Sitting at one of the upstairs windows at Juna's Cafe, looking down on the Commons while snow follows its own meandering path downward. Trying as usual to lay hands on the separate pieces of my dissertation, trying not to be daunted by the scale of it all. My Pound chapter is turning into a Pound/Heidegger chapter, which seems natural enough: both were tremendously influential on postmodern poets/thinkers with progressive tendencies; both were themselves Fascists. Extracting the pastoral dimension of Heidegger's thought is like unwinding a ball of yarn into a second, identical ball: painstaking and yet a bit obvious, at least to me. (But it's the moment, the action, the energeia of unspooling that matters, right? "On the Way to Language," indeed....) Still nowhere near actually discussing The Cantos or even Pound's "Imagist" poems. It's going to be a long chapter. I hope the others come more swiftly.

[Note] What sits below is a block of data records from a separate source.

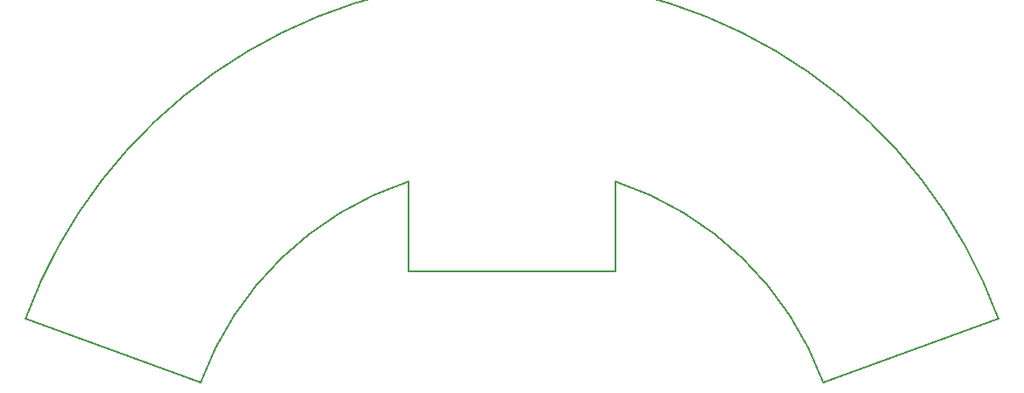
<source format=gbr>
%TF.GenerationSoftware,KiCad,Pcbnew,7.0.10*%
%TF.CreationDate,2024-03-21T08:15:52-03:00*%
%TF.ProjectId,linefollower,6c696e65-666f-46c6-9c6f-7765722e6b69,rev?*%
%TF.SameCoordinates,Original*%
%TF.FileFunction,Profile,NP*%
%FSLAX46Y46*%
G04 Gerber Fmt 4.6, Leading zero omitted, Abs format (unit mm)*
G04 Created by KiCad (PCBNEW 7.0.10) date 2024-03-21 08:15:52*
%MOMM*%
%LPD*%
G01*
G04 APERTURE LIST*
%TA.AperFunction,Profile*%
%ADD10C,0.200000*%
%TD*%
G04 APERTURE END LIST*
D10*
X180070162Y-128527675D02*
X196984629Y-122371313D01*
X180070151Y-128527679D02*
G75*
G03*
X159999998Y-109074952I-30070151J-10944621D01*
G01*
X139999997Y-109074950D02*
G75*
G03*
X119929834Y-128527675I10000003J-30397370D01*
G01*
X139999998Y-117769269D02*
X159999998Y-117769269D01*
X139999998Y-109074952D02*
X139999998Y-117769269D01*
X159999998Y-117769269D02*
X159999998Y-109074952D01*
X196984628Y-122371313D02*
G75*
G03*
X103015368Y-122371313I-46984630J-17101007D01*
G01*
X103015367Y-122371313D02*
X119929834Y-128527675D01*
M02*

</source>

I really enjoyed writing "The Prisoner Poems" below and thanks to those who've remarked on them. I tried to use the show as a kind of pivot around which to swing some verbal energy, as opposed to writing "about" it. I imagine it's a similar impulse to that expressed by David Lynch's use of noir conventions in Mullholland Drive; they're there to inspire and to provide a web of reference for the audience, without actually constituting a "plot" or "subject matter." Shannna, just because I "beat you to it" doesn't mean the world doesn't need more poems about The Prisoner! In fact, that might make a nice anthology to follow up Aubergine. (Speaking of which, like Michael, I too received a Yale Review subscription flyer in the eggplant aftermath. I figured it was because J.D. McClatchy had my address, but now I wonder.... Of course I get unsolicited poetry-related mail fairly frequently; we could just all be on the same list because we once subscribed to Poets & Writers or something.)
Later on I'll post my own stab at Court Green's bouts-rime challenge.